I suppose today was among Billy Graham's happiest. "I’ll be glad when the moment comes when the Lord calls me to heaven," he once remarked. "I get tired down here sometimes." That, I can imagine, given the furious pace at which he moved.
Some of his success was as much due to luck as activity. Although he had gained a respectable reputation in evangelical circles by 1949, also in that year "newspaper baron William Randolph Hearst … had decided that America needed a spiritual awakening," notes the Washington Post's obituary. Graham happened to be
preaching in Los Angeles and he "caught the eye" of Hearst, who next ordered his editors nationwide to "Puff Graham."
Graham inherited a fundamentalist community that, by the mid-20th century, had been ravaged by overindulgence. "The profession had become badly tarnished … for a variety of reasons," writes the Post, among which "were the rigid fundamentalist religious dogma held up to ridicule in the Scopes 'monkey' trial of the 1920s and the unscrupulous excesses of itinerant evangelists traveling the 'tent-and-sawdust circuit' as portrayed in the Sinclair Lewis novel 'Elmer Gantry.'" I recently read a biography of Clarence Darrow, whose letter from Eugene Debs — about the Scripture-thumping William Jennings Bryan — gives a flavor of the anti-fundamentalist sentiment building at the time. Debs charged that Bryan was a "shallow-minded mouther of empty phrases," a "pious, canting mountebank," a "prophet of the stone age" who was but one in the "age-old rule of crowning frauds, hypocrites, time-servers and scoundrels."
As for "Elmer Gantry" — one of my all-time favorite films, in part because as a wee lad I fell in love with its prostituting femme fatale, Shirley Jones — I wonder if it also affected Graham.
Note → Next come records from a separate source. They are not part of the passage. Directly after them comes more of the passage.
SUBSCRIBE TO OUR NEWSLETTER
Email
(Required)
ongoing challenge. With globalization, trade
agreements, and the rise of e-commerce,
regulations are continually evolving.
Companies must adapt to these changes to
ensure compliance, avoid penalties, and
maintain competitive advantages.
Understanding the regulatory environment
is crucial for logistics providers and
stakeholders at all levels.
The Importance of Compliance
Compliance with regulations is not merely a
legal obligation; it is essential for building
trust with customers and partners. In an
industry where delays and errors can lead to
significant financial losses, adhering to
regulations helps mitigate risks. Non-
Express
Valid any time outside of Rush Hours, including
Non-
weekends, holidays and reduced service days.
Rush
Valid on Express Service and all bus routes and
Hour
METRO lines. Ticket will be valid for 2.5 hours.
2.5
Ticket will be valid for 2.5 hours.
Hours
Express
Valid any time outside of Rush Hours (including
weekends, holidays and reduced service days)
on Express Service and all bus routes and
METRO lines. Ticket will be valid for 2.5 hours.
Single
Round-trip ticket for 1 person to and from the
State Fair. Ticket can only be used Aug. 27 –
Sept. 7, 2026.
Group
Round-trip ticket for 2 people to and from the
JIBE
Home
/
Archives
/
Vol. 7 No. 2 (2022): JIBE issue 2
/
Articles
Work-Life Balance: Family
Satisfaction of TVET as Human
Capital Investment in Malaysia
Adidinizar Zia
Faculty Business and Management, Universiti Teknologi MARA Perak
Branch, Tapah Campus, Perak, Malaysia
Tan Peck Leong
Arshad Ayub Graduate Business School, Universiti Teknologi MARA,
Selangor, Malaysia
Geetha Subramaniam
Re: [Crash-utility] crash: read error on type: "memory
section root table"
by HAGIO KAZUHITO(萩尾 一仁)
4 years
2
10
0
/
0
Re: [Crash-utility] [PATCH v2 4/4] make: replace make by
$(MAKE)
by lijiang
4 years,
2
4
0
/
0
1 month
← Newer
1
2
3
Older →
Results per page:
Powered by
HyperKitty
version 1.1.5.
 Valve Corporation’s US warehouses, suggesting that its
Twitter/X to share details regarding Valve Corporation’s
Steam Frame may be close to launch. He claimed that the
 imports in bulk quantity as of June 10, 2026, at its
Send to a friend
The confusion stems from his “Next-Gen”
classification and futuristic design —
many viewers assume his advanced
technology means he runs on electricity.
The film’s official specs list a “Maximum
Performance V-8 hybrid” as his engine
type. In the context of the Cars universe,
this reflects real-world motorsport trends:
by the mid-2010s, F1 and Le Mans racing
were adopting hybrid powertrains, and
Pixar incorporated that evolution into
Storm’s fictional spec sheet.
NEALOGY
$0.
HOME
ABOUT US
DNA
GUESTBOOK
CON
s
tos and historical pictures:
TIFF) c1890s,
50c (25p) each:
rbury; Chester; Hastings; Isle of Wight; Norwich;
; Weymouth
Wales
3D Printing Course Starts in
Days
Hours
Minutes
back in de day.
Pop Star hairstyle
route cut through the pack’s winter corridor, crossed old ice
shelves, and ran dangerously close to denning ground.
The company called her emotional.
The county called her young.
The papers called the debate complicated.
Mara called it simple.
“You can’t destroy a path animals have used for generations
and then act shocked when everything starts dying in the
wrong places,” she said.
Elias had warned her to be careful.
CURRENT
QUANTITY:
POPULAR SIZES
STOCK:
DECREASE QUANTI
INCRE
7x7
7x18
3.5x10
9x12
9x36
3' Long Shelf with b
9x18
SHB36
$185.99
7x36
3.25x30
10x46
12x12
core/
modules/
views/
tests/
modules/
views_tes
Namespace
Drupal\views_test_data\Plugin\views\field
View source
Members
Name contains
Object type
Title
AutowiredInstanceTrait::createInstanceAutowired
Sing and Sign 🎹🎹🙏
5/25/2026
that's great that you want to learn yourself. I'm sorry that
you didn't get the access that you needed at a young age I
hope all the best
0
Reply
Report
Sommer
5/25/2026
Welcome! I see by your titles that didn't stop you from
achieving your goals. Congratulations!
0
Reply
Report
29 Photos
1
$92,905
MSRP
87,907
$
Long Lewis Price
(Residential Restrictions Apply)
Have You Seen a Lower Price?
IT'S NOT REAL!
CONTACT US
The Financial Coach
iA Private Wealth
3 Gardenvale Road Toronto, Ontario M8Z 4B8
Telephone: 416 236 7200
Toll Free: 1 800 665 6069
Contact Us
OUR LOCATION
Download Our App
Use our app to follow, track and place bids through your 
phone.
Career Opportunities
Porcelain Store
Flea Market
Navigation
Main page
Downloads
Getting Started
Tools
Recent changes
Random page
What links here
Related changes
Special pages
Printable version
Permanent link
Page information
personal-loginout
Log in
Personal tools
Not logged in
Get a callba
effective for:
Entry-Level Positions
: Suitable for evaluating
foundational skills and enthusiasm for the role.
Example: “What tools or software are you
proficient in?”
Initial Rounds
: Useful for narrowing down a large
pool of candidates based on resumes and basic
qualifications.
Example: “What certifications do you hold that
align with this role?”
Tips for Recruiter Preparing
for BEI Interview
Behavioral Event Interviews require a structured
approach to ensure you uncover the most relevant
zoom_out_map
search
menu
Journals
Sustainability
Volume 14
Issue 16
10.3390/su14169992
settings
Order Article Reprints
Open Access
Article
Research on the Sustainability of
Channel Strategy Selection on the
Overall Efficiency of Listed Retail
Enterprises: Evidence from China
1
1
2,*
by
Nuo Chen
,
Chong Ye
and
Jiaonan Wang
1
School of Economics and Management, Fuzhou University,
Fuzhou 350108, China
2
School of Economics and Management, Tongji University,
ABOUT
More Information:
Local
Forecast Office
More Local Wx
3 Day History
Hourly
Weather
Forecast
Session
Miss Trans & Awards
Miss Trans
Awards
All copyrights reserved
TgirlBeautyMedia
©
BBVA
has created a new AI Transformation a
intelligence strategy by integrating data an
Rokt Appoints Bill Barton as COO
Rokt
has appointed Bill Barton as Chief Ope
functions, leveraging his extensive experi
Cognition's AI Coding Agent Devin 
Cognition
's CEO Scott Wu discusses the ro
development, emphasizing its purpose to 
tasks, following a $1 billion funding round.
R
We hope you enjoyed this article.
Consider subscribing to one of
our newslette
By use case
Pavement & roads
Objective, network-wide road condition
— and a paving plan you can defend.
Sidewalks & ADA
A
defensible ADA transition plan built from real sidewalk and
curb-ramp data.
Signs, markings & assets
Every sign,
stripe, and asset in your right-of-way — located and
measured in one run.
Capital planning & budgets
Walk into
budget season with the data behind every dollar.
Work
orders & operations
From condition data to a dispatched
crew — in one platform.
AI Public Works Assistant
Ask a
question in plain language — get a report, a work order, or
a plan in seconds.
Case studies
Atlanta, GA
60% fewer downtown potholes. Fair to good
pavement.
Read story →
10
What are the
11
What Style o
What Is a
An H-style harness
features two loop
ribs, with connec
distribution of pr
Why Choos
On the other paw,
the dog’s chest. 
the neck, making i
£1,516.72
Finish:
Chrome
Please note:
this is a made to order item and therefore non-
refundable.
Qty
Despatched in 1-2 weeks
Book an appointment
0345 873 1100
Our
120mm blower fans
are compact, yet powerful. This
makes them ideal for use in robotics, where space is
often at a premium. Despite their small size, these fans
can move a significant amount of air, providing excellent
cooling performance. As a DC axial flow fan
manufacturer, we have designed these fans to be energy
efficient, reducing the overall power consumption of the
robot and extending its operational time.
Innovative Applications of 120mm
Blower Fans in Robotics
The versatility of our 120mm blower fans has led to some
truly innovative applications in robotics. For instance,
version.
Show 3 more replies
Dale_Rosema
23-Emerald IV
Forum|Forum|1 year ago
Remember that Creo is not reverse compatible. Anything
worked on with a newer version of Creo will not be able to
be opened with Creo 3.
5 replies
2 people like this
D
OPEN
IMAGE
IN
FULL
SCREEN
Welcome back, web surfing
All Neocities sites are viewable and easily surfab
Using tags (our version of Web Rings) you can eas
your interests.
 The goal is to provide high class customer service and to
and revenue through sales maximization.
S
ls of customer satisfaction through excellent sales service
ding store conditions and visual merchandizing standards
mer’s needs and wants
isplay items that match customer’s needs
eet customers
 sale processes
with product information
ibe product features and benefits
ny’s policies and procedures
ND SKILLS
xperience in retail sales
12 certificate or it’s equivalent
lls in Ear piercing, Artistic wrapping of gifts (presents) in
From the pulpit, said Burt Lancaster as the fiery Gantry, "I know nothing of theosophy, philosophy, psychology, ideology or any other ology." Said Graham, once, "I’m not here to teach psychology or philosophy or theology."
The most delicious passage in the Post's obit is this: "In 1950, Mr. Graham made his first White House visit, calling on President Harry S. Truman, who was cool to the young evangelist. When Mr. Graham suggested that they 'have a word of prayer' together, the president answered, 'I don't suppose it could do any harm.'"
(Oh, and Graham "was not invited back during the Truman administration.")
A regular feature of Graham's evangelical spiel was, "Are you frustrated, bewildered, dejected, breaking under the strains of life? Then listen for a moment to me. Say yes to the savior tonight, and in a moment you will know such comfort as you have never known." It would have been pleasant had his audiences experienced those metamorphoses. In my experience with evangelical Christians, however, they are far from earthly bliss: calm, collected, uplifted, floating along in the river of life. They are instead petty, judgmental and seemingly miserable.
Still, Billy Graham was more honorable than most at what he did; he managed to steer clear of today's evangelical spitefulness, bigotry and hate. (It's a shame his son failed to catch some of that spirit.) With Graham's passing, who of any note is left in the evangelical community who sounds more like their Savior than Satan?